Fewer SC students will need to quarantine after COVID exposure under new DHEC guidance

·3 min read

In an effort to keep more South Carolina students in the classroom, state health officials are no longer requiring some unvaccinated students to quarantine after exposure to the coronavirus.

The Department of Health and Environmental Control Tuesday narrowed its definition of a “close contact” to exclude masked students who were between 3 and 6 feet from an infected individual.

The update to the health department’s COVID-19 schools guidance means that only unmasked and unvaccinated students who are exposed to an infected person or unvaccinated students who are masked but closer than 3 feet from an infected person for an extended period of time will be required to quarantine.

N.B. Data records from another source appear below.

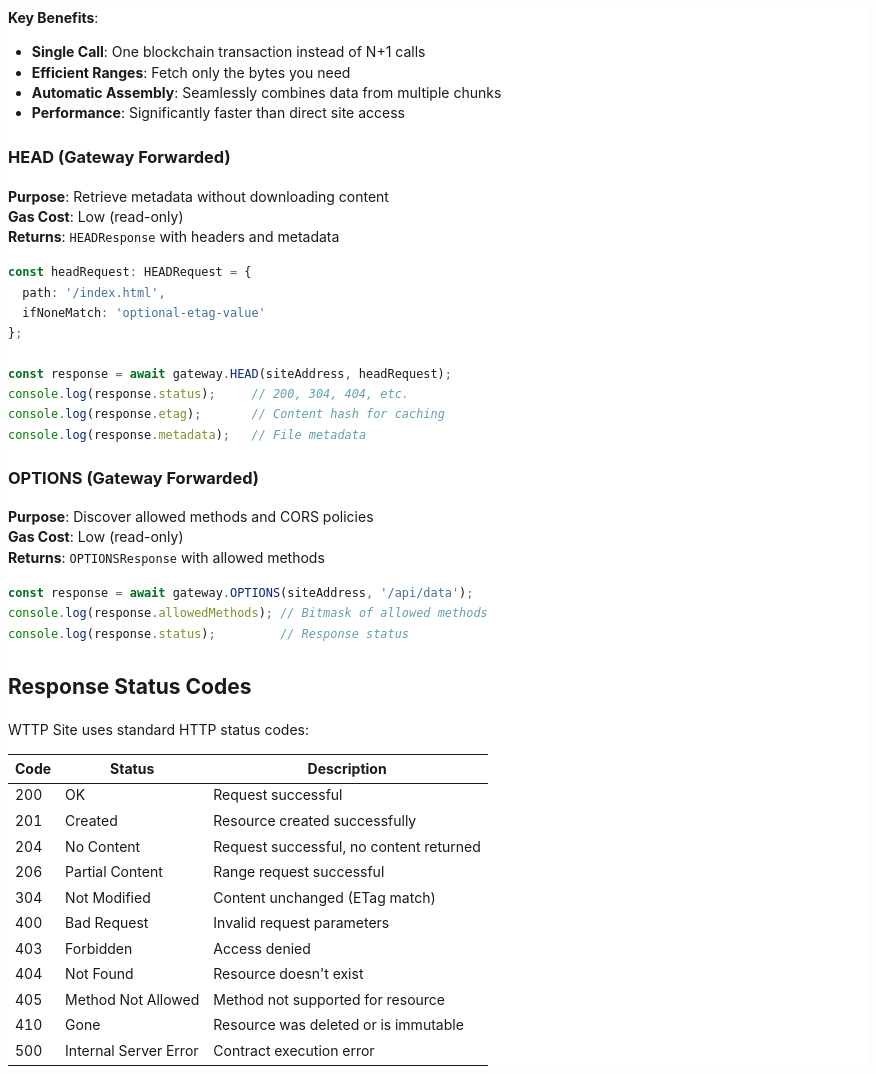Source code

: **Key Benefits**:
- **Single Call**: One blockchain transaction instead of N+1 calls
- **Efficient Ranges**: Fetch only the bytes you need
- **Automatic Assembly**: Seamlessly combines data from multiple chunks
- **Performance**: Significantly faster than direct site access

### HEAD (Gateway Forwarded)
**Purpose**: Retrieve metadata without downloading content  
**Gas Cost**: Low (read-only)  
**Returns**: `HEADResponse` with headers and metadata

```typescript
const headRequest: HEADRequest = {
  path: '/index.html',
  ifNoneMatch: 'optional-etag-value'
};

const response = await gateway.HEAD(siteAddress, headRequest);
console.log(response.status);     // 200, 304, 404, etc.
console.log(response.etag);       // Content hash for caching
console.log(response.metadata);   // File metadata
```

### OPTIONS (Gateway Forwarded)
**Purpose**: Discover allowed methods and CORS policies  
**Gas Cost**: Low (read-only)  
**Returns**: `OPTIONSResponse` with allowed methods

```typescript
const response = await gateway.OPTIONS(siteAddress, '/api/data');
console.log(response.allowedMethods); // Bitmask of allowed methods
console.log(response.status);         // Response status
```

## Response Status Codes

WTTP Site uses standard HTTP status codes:

| Code | Status | Description |
|------|--------|-------------|
| 200  | OK | Request successful |
| 201  | Created | Resource created successfully |
| 204  | No Content | Request successful, no content returned |
| 206  | Partial Content | Range request successful |
| 304  | Not Modified | Content unchanged (ETag match) |
| 400  | Bad Request | Invalid request parameters |
| 403  | Forbidden | Access denied |
| 404  | Not Found | Resource doesn't exist |
| 405  | Method Not Allowed | Method not supported for resource |
| 410  | Gone | Resource was deleted or is immutable |
| 500  | Internal Server Error | Contract execution error |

Fully vaccinated students and students who have tested positive for COVID-19 in the past 90 days already had been exempt from quarantine unless they developed COVID-19 symptoms.

The revised policy, which deviates from the U.S. Centers for Disease Control and Prevention’s guidance for schools, applies only to students, not teachers and staff.

“The federal guidance set up an unintended, unfair situation for a student who’s a contact if they were properly masked, but the infected student wasn’t,” said Brannon Traxler, DHEC’s director of public health. “This update remedies this fairness issue and provides an incentive to students to wear masks to decrease the possibility of needing to quarantine.”

State health officials said they could not estimate how many students might have avoided quarantine this year had the revised policy been in place from the outset. They said the change in guidance should keep more students in the classroom and could potentially prevent schools with active COVID-19 outbreaks from having to temporarily implement full virtual learning.

DHEC’s previous quarantine guidelines had rankled some parents and lawmakers, including Gov. Henry McMaster, who has advocated for limiting the number of students and staff required to quarantine after COVID-19 exposure.

Roughly 220,000 students and 6,000 school staff have had to quarantine already this school year, according to state health department data. Dozens of schools and some entire districts have been forced to temporarily suspend in-person classes after outbreaks sent large swaths of students home to quarantine.

Since only a small percentage of the students made to quarantine after COVID-19 exposure end up testing positive for the virus, critics of DHEC’s policy had argued it was too restrictive and unnecessarily kept students out of class for seven to 14 days.

Traxler said fairness, not the fact that few quarantined students ultimately test positive for the virus, was the primary reason for the policy change.

“That said, public health does come first and we believe this recommendation is a safe one that will not cause additional COVID-19 spread but will allow for more children to safely continue learning in person,” she said.

The Department of Education, the state superintendents’ association and the governor’s office all were “extremely supportive” of the updated policy, which will serve the overall goal of keeping kids and teachers safely in person in school, Traxler said.